Ser Magro e Saudável – Mitos e Verdades
Uma pesquisa do Hospital do Coração de São Paulo (Hcor), divulgada na Folha de São Paulo, comprova essa idéia de que ser magro não é necessariamente ser saudável. Essa pesquisa foi realizada com 26 modelos entre 14 e 24 anos, que estavam desfilando no São Paulo Fashion Week e apontou que elas alimentam-se mal, são sedentárias e possuem excesso de gordura corporal, em sua grande maioria.
Além disso, vários nutrientes são consumidos abaixo da média considerada ideal como, por exemplo, o ferro, que é consumido 11 miligramas diários (o ideal é 18 miligramas) e cerca de 1,7 gramas de potássio por dia (o ideal é 3,4 gramas). Os pratos consumidos por elas possuem excesso de proteínas, além de ingerirem poucas frutas. Algumas, inclusive, são desnutridas, possuem problemas intestinais e metabólicos. E, ainda, apenas 30% das modelos avaliadas fazem exercícios físicos regularmente. Outro dado importante dessa pesquisa é que a metade delas possuíam gordura corporal superior a 20% (acima do considerado recomendado).

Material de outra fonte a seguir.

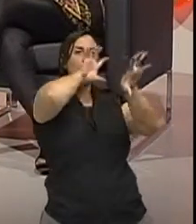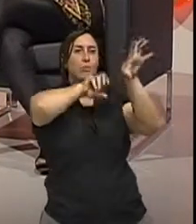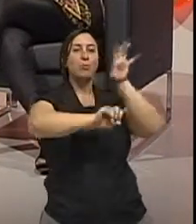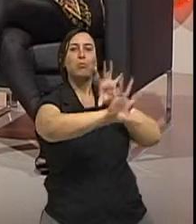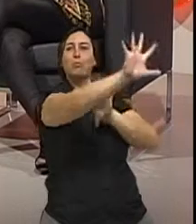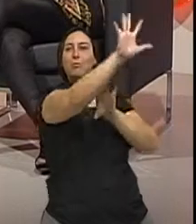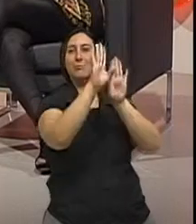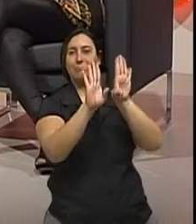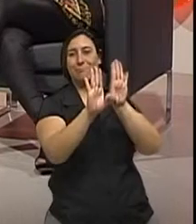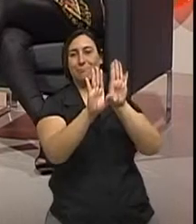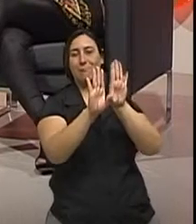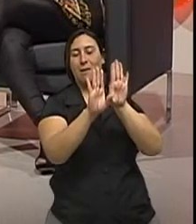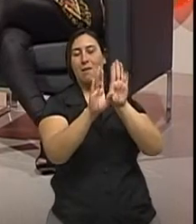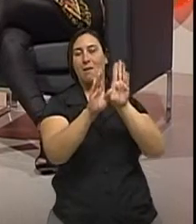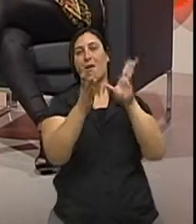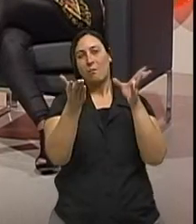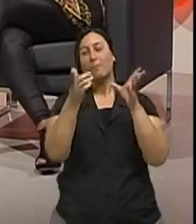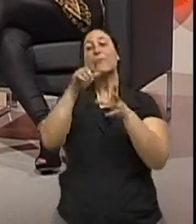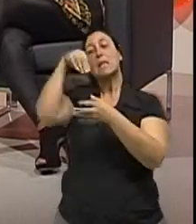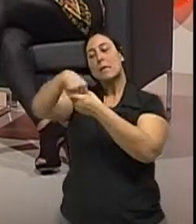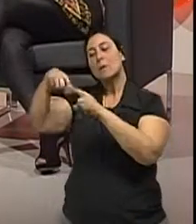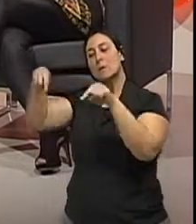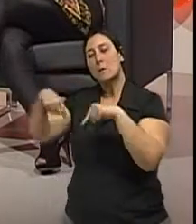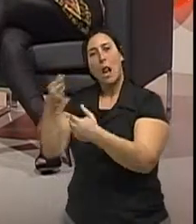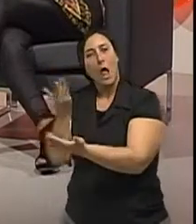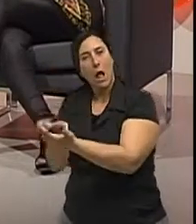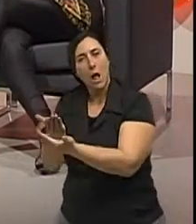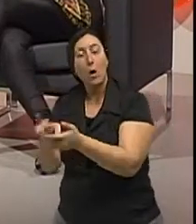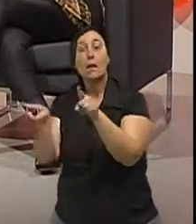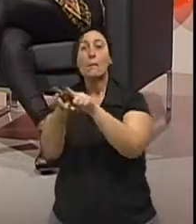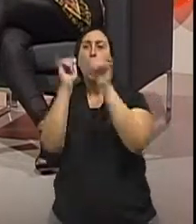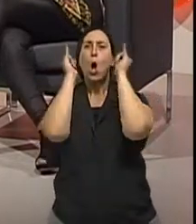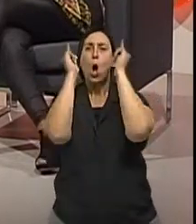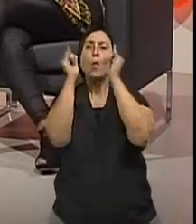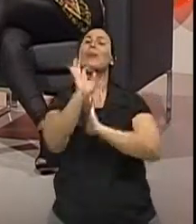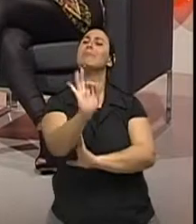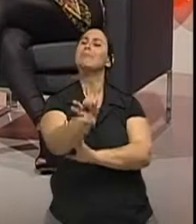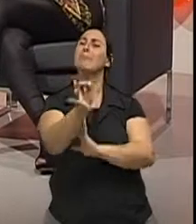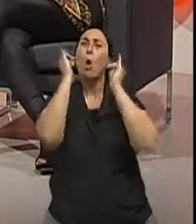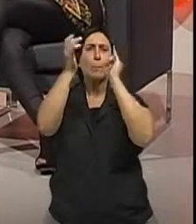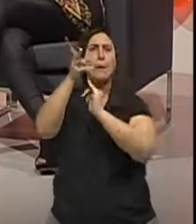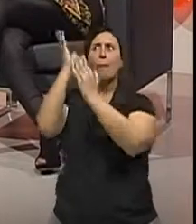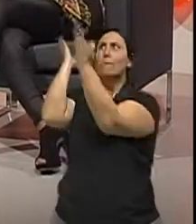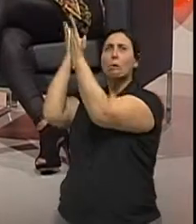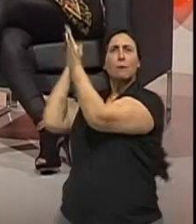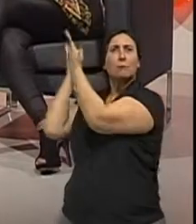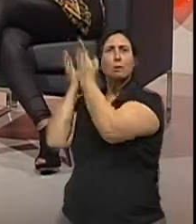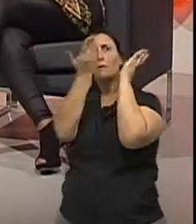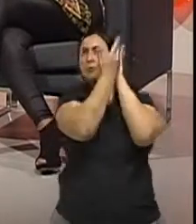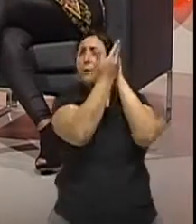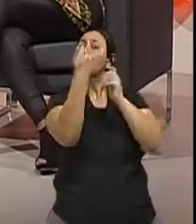No ônibus. O ônibus é muito comum. Todas as janelas fechadas nas... Abre um pouquinho. Exatamente.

Por isso, nem sempre ser magro e ser saudável está diretamente ligado. Uma vida saudável requer alimentação saudável, ingestão de fibras, exercícios físicos e um percentual ideal de gordura corporal (que varia de pessoa para pessoa e gênero). Portanto, se quer perder peso, não simplesmente busque isso isoladamente, mas associe a uma vida saudável.